MATERIAL PROVIDED:

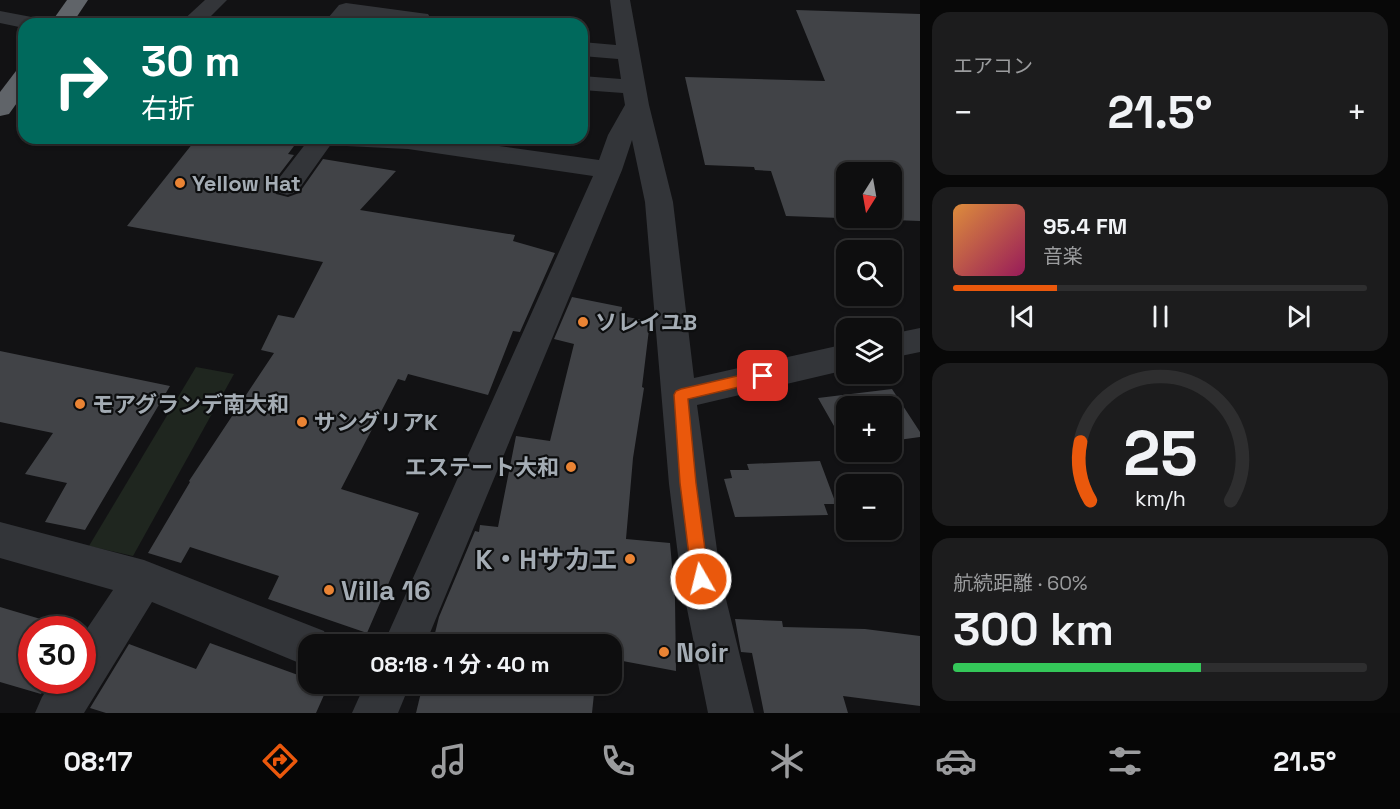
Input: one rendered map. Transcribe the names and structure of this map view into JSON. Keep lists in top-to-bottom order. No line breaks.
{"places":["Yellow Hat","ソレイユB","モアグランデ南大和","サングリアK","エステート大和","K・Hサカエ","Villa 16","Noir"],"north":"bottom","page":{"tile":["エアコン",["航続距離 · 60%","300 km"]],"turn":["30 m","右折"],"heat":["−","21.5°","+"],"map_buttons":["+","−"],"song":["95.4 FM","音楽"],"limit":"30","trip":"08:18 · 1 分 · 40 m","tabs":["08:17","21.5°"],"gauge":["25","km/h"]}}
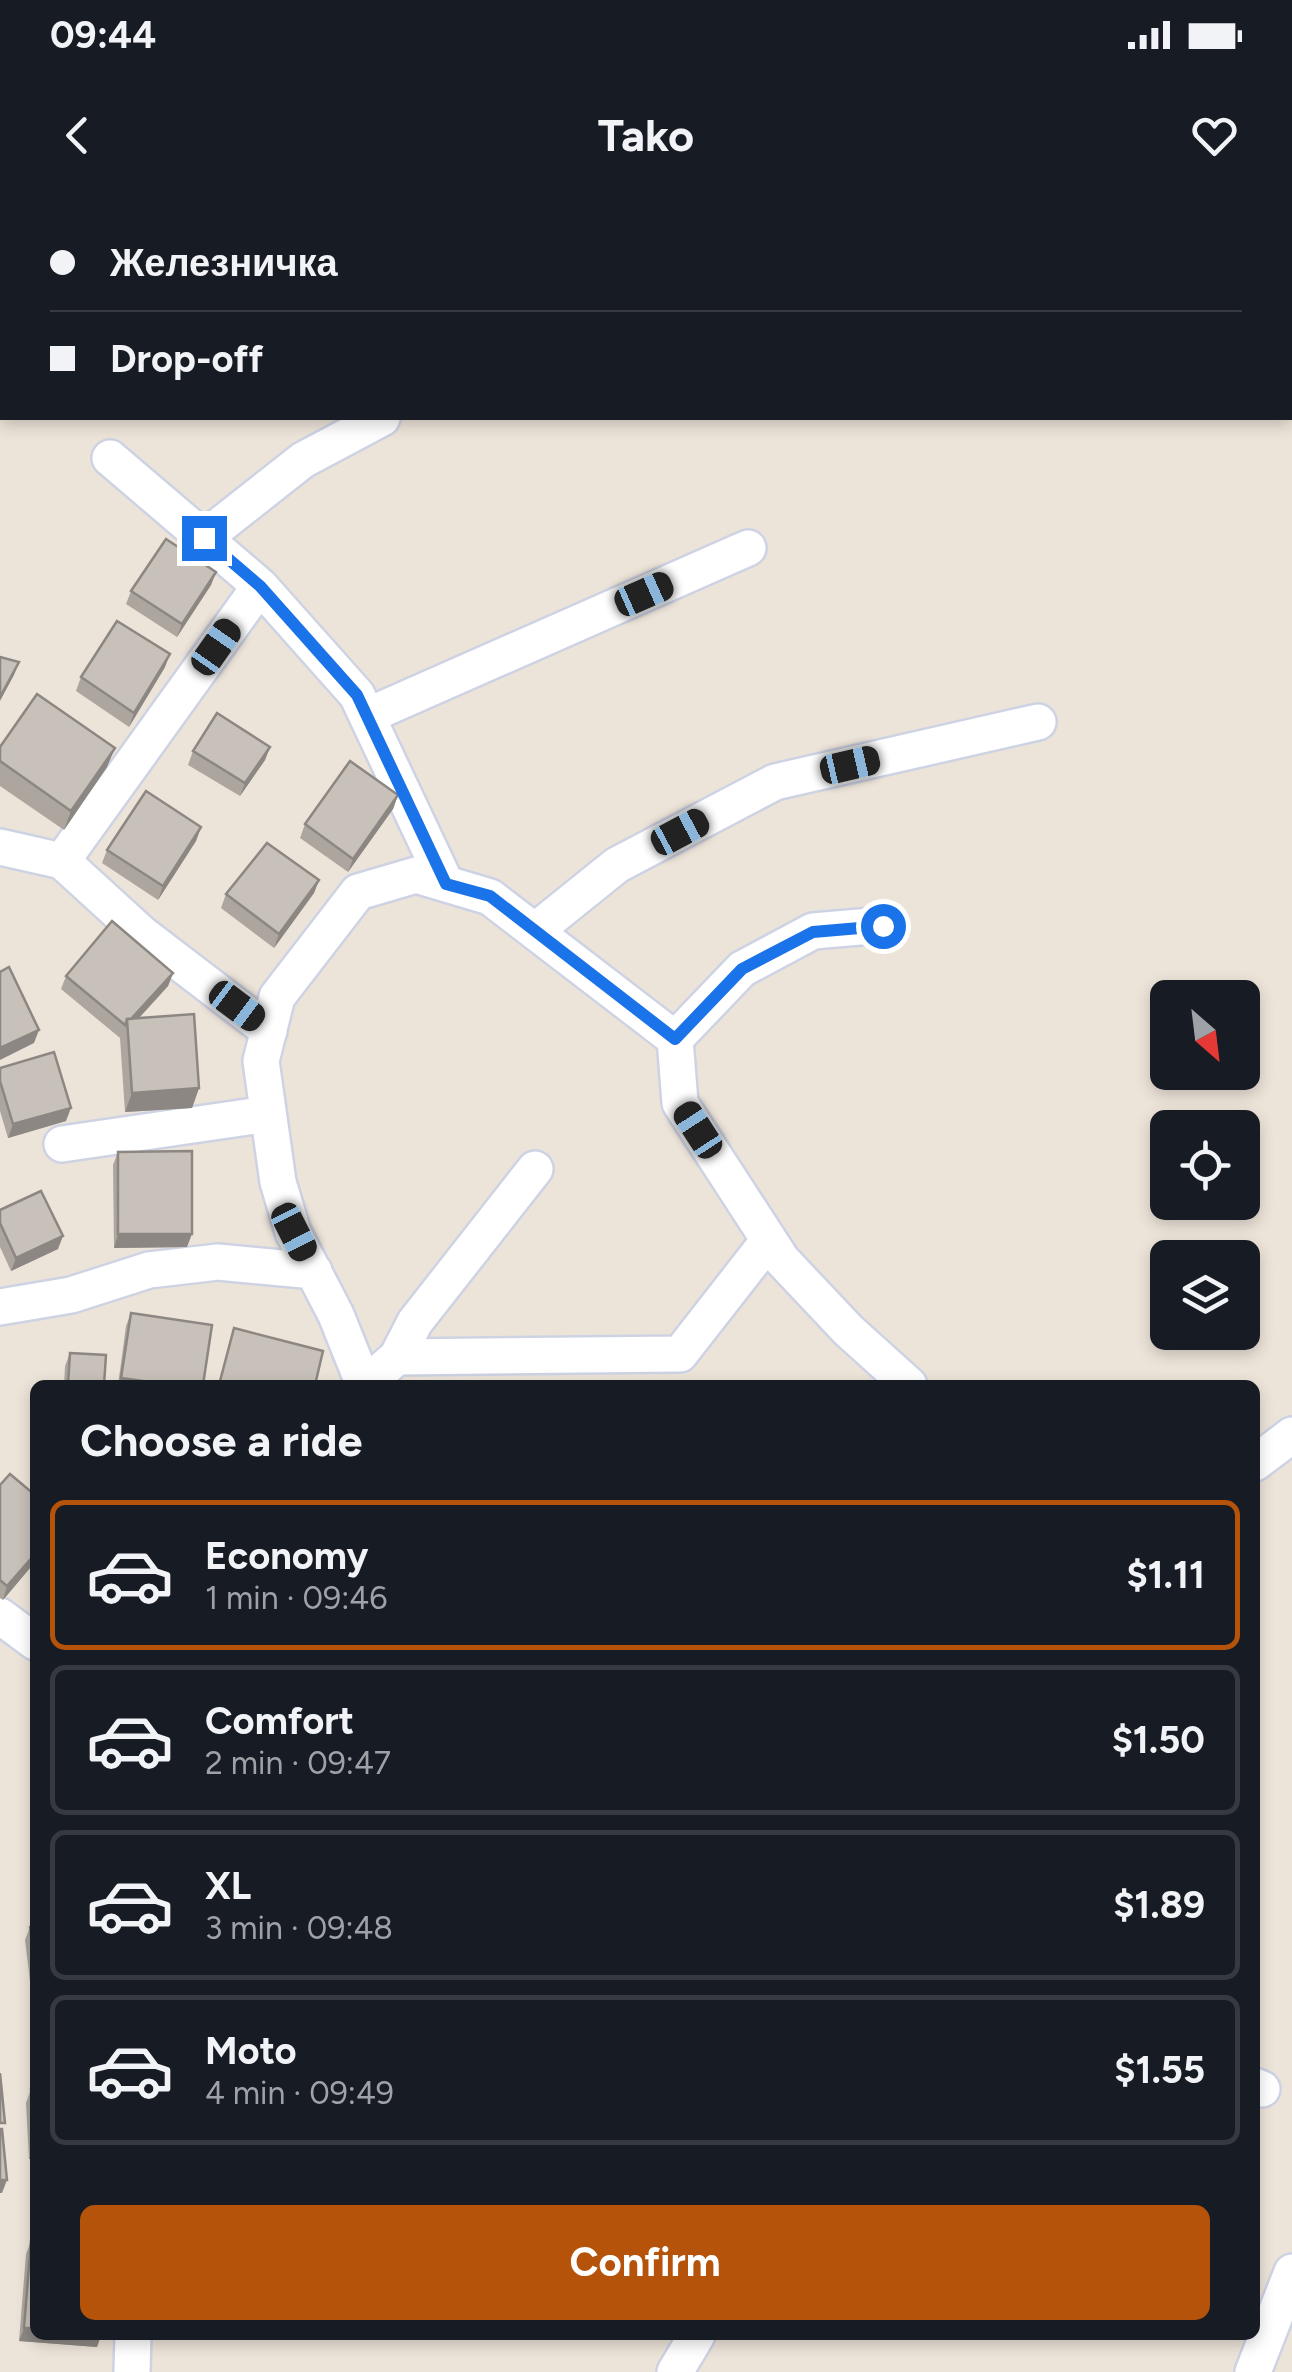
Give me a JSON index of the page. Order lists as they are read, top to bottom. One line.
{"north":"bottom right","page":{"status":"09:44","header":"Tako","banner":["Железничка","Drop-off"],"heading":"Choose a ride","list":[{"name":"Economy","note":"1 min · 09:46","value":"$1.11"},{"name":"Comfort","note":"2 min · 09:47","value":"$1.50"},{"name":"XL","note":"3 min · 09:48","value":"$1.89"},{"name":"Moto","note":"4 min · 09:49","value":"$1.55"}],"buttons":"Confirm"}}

WHAT IS REQUIRED:
What the reply must contain is an exact transcription of the data above and none of its pictures.

RESPONSE AREA:
Input: one rendered map. Transcribe the names and structure of this map view into JSON. Keep lists in top-to-bottom order. No line breaks.
{"places":["Yellow Hat","ソレイユB","モアグランデ南大和","サングリアK","エステート大和","K・Hサカエ","Villa 16","Noir"],"north":"bottom","page":{"tile":["エアコン",["航続距離 · 60%","300 km"]],"turn":["30 m","右折"],"heat":["−","21.5°","+"],"map_buttons":["+","−"],"song":["95.4 FM","音楽"],"limit":"30","trip":"08:18 · 1 分 · 40 m","tabs":["08:17","21.5°"],"gauge":["25","km/h"]}}
Give me a JSON index of the page. Order lists as they are read, top to bottom. One line.
{"north":"bottom right","page":{"status":"09:44","header":"Tako","banner":["Железничка","Drop-off"],"heading":"Choose a ride","list":[{"name":"Economy","note":"1 min · 09:46","value":"$1.11"},{"name":"Comfort","note":"2 min · 09:47","value":"$1.50"},{"name":"XL","note":"3 min · 09:48","value":"$1.89"},{"name":"Moto","note":"4 min · 09:49","value":"$1.55"}],"buttons":"Confirm"}}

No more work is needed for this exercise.